A friend recently asked me how Minga is doing. I responded that she seems up and down physically, but remarkably consistent in the grace and acceptance she shows relative to living with dialysis.
Acceptance isn’t a word that I embrace willingly, and after the brief conversation about Minga I thought about it more. Minga’s desperate poverty has not offered her many choices in life. The practical effect is that she is long versed in the spiritual discipline of acceptance. She is fiercely proud of those instances where she did have a choice. While the U.S army base was open just outside the village of Rio Hato — during my Peace Corps years and until 1990 — young girls would gain a few dollars by satisfying the sexual needs of the randy 18 year old enlisted men who came to village bars to drink. Minga never did that, a fact she will tell you proudly, even when she struggled to put food in the mouths of her nine growing children and had practically no other ways to earn income.
My life has been very different, at least as an adult. If I read something whose viewpoint I don’t accept, I look for other sources. If I get a bad table, or a poorly prepared entree, or a garment returned from the dry cleaner that is damaged, I insist on an adjustment. If I wonder about a medical recommendation, I get a second opinion. If I don’t like the quote for a new car, I make a counter. Acceptance for me is an “if” not a “must”.
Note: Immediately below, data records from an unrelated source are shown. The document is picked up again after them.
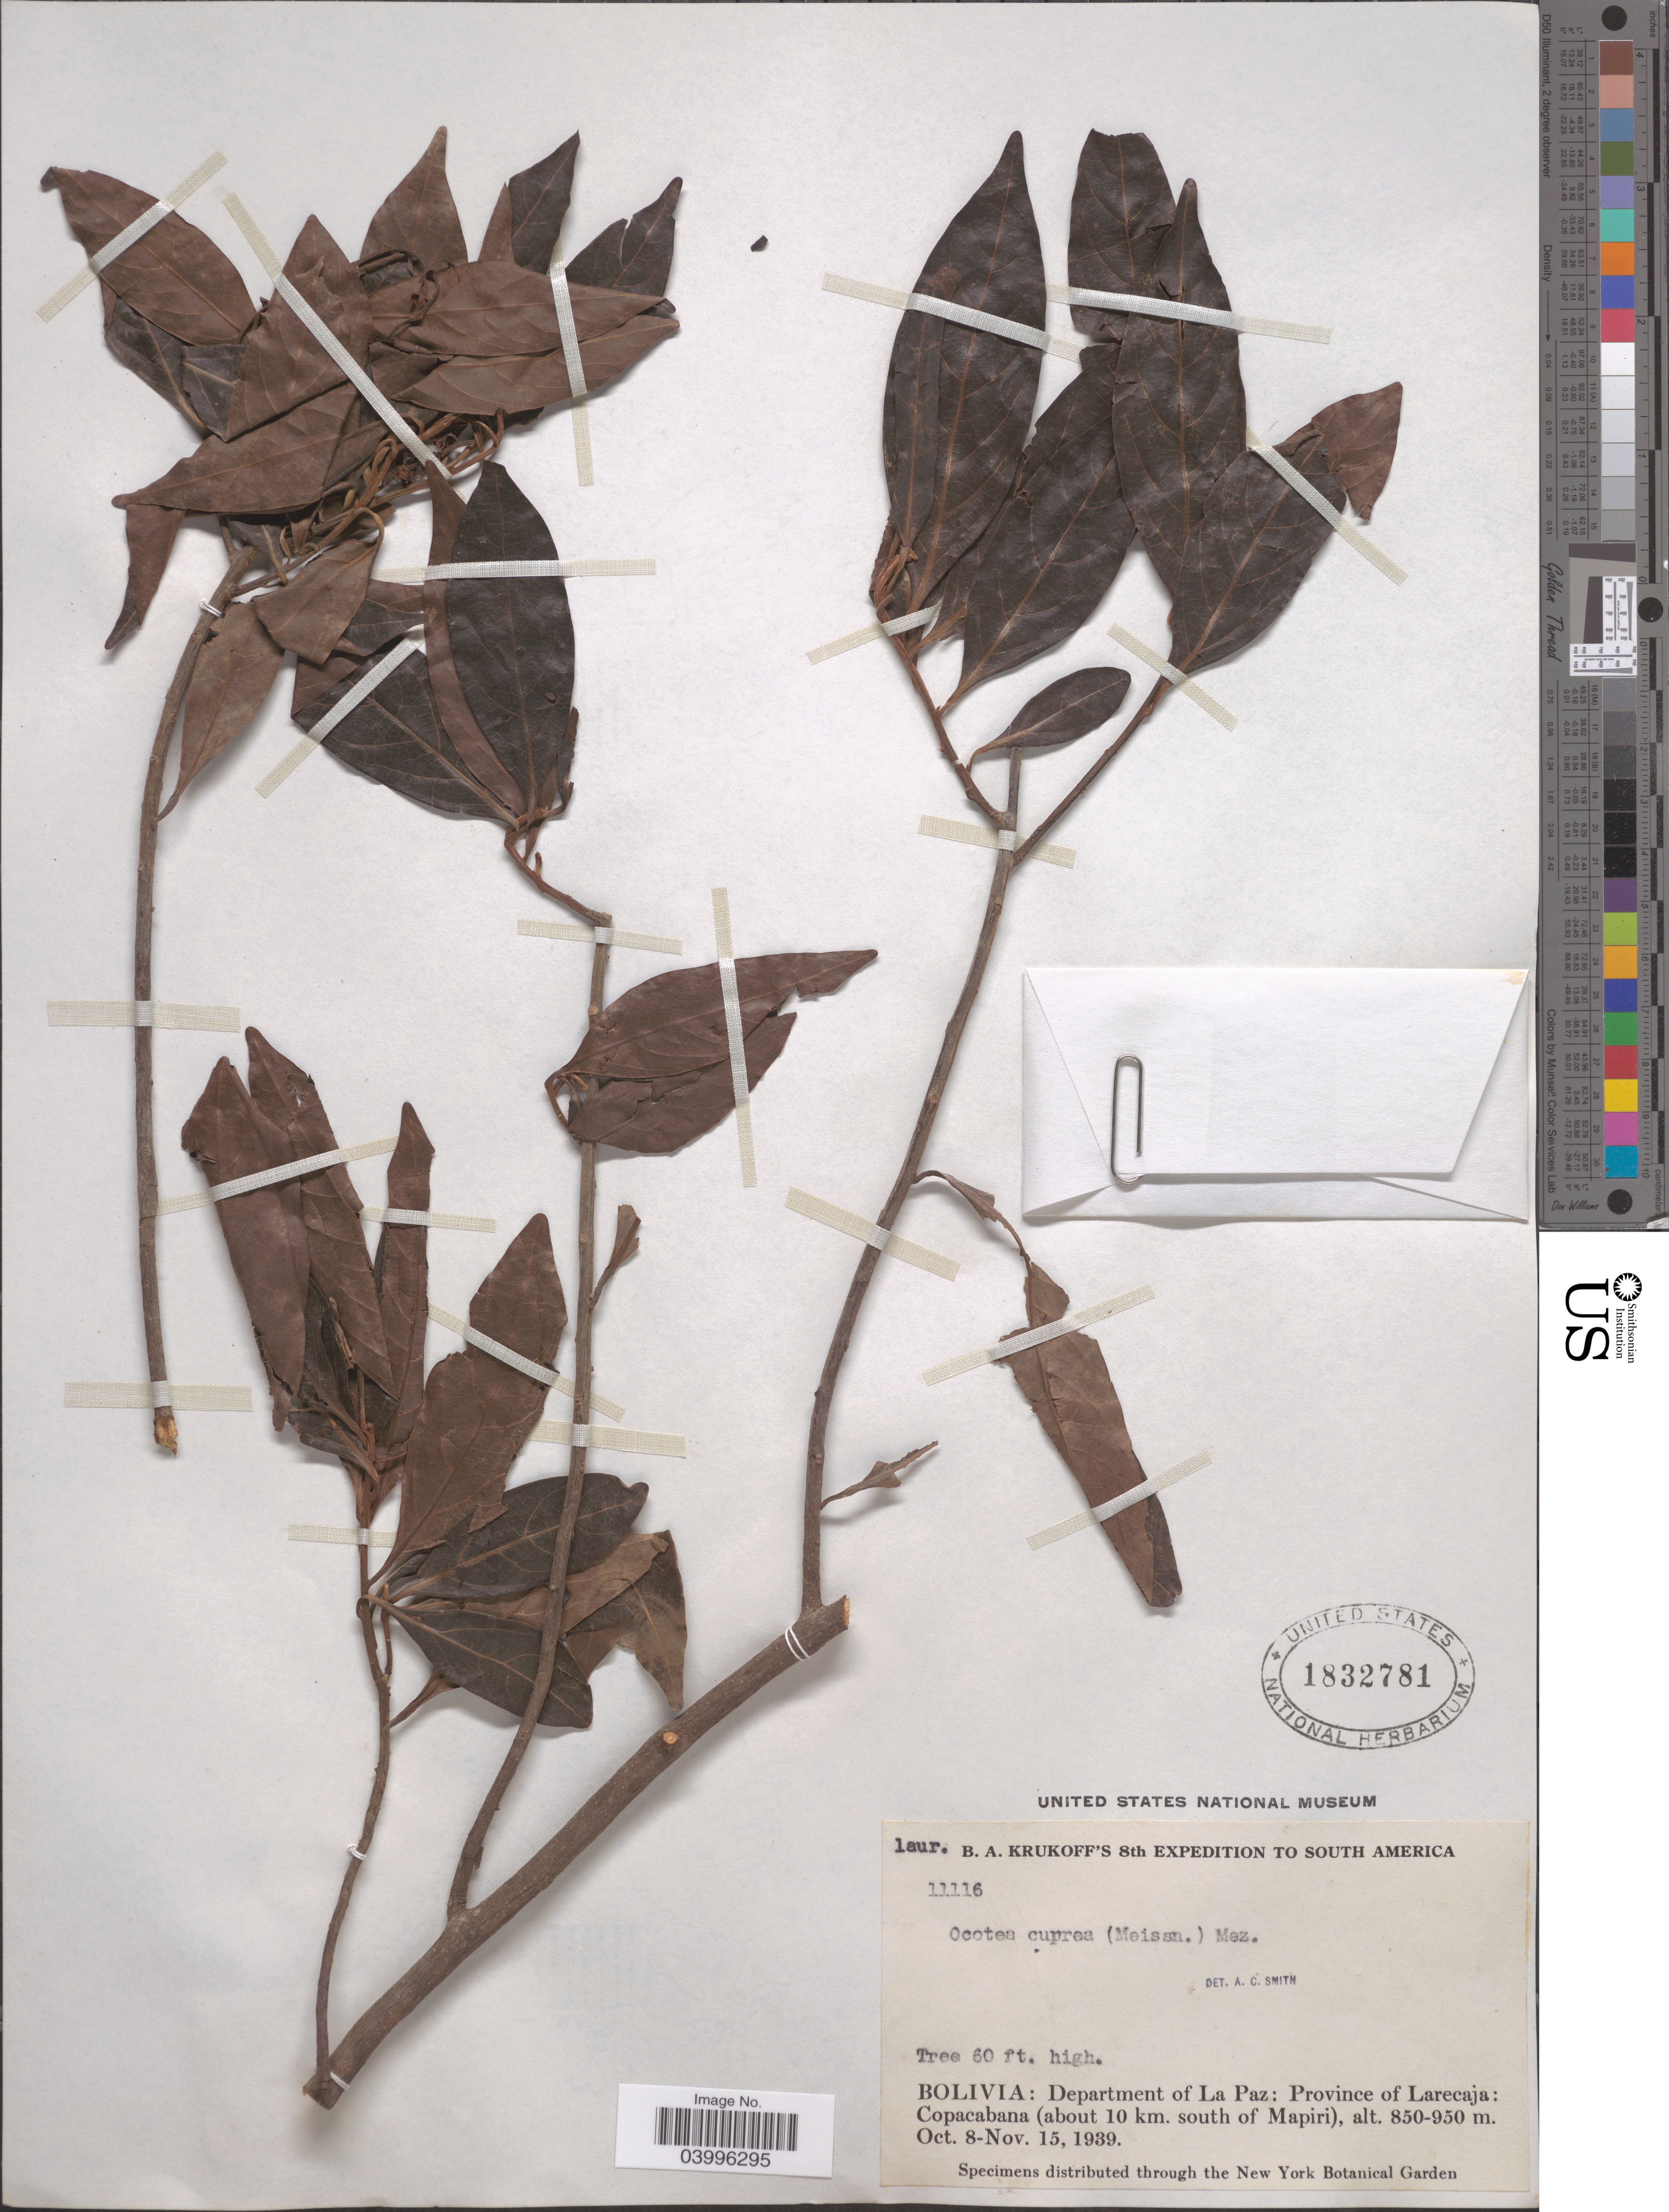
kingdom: Plantae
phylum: Tracheophyta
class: Magnoliopsida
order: Laurales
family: Lauraceae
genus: Ocotea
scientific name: Ocotea cuprea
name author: (Meisn.) Mez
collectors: B. A. Krukoff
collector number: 11116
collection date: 1939-10-08/1939-11-15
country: Bolivia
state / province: La Paz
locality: Department of La Paz: Province of Larecaja: Copacabana (about 10 km. south of Mapiri).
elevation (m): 850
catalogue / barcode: US 1832781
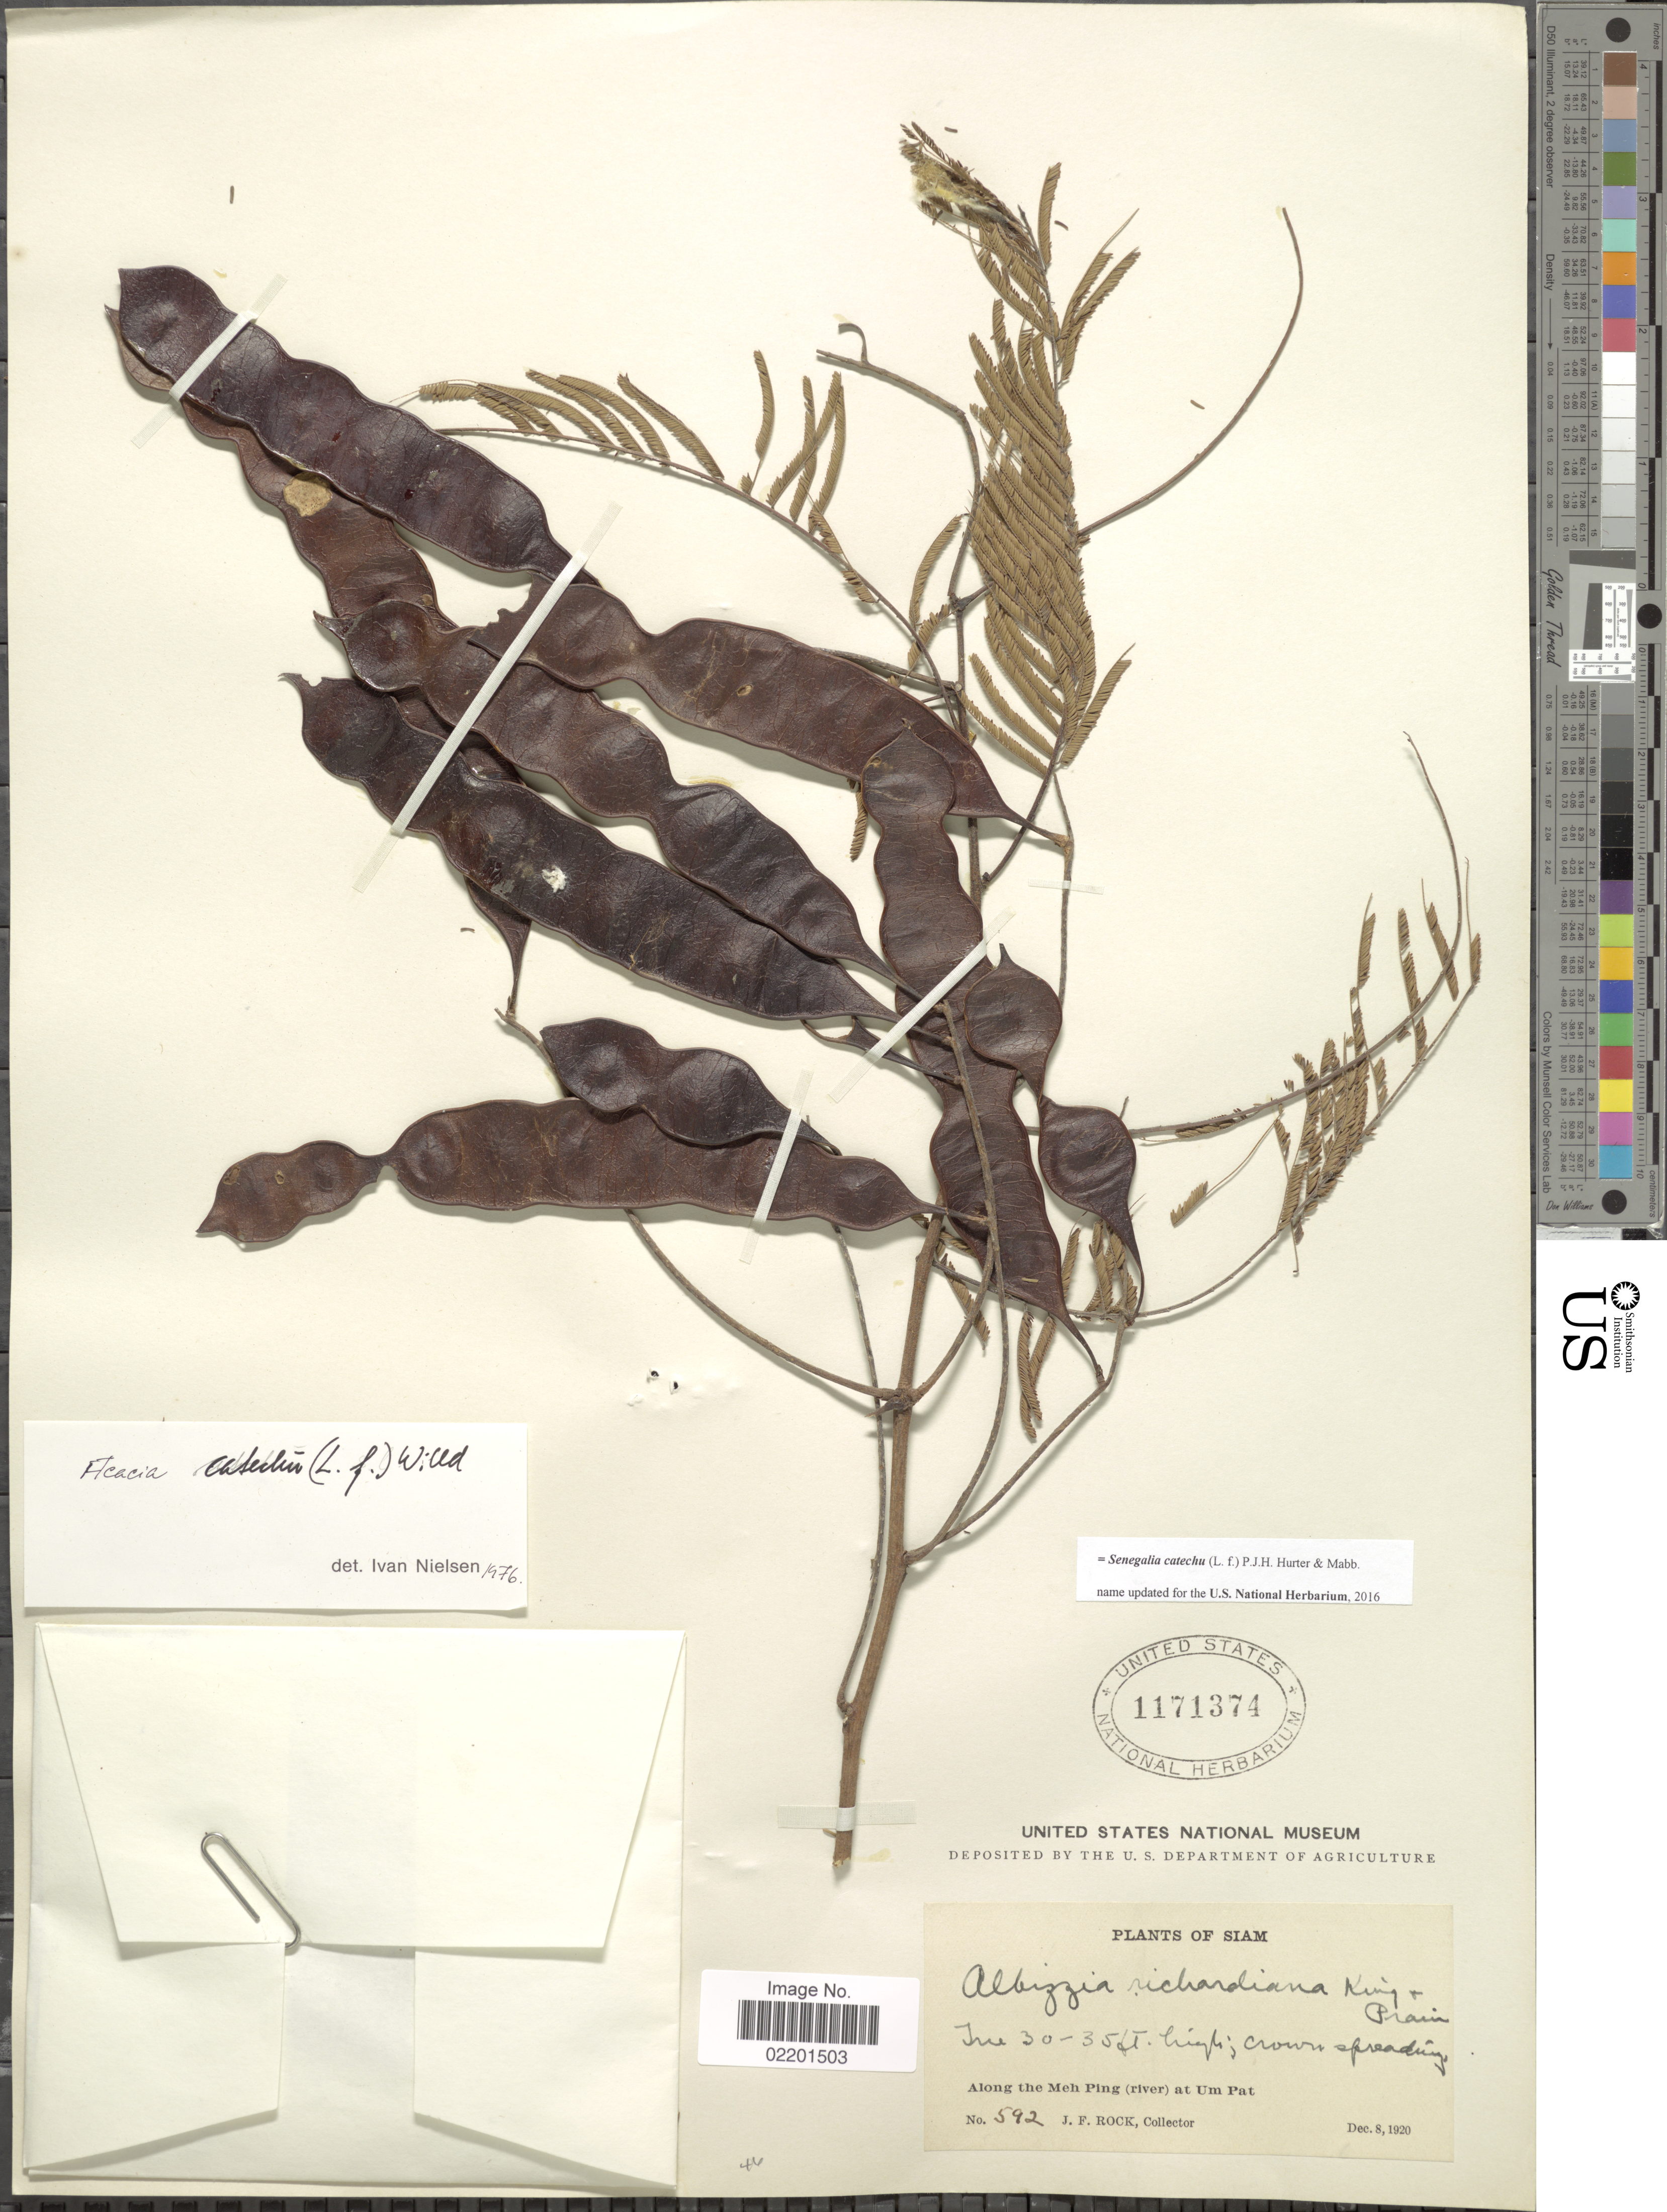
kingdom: Plantae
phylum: Tracheophyta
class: Magnoliopsida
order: Fabales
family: Fabaceae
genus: Senegalia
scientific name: Senegalia catechu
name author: (L. f.) P.J.H. Hurter & Mabb.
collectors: J. Rock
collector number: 592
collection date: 1920-12-08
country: Thailand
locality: Siam, Along the Meh Ping (river) at Um Pat.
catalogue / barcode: US 1171374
That said, I do greatly admire Minga’s attitude toward her dialysis, which has changed her life in every respect. She always said she would never live in the city; she is now living in the city 5 days out of 7. She always said she didn’t want to live tethered to a machine; she is now living tethered to a machine. She loves her home, her neighbors, the flow of village life. Now she is living with her daughter Ana in a city apartment, rather isolating. Minga is glad to have the welcome and the support. But it still has to be hard for her not to be the center of her own home with extended family popping in and out all day to visit.
Aging has something to do with becoming more practiced at acceptance, I suspect. My choices are limited, somewhat, by energy levels, by a reduced tolerance for commotion, by less steady balance — even though I work at it — which makes it a bad idea for me to climb up on a ladder to change batteries in the high ceiling smoke alarms. Ben and Sara came over last night to help.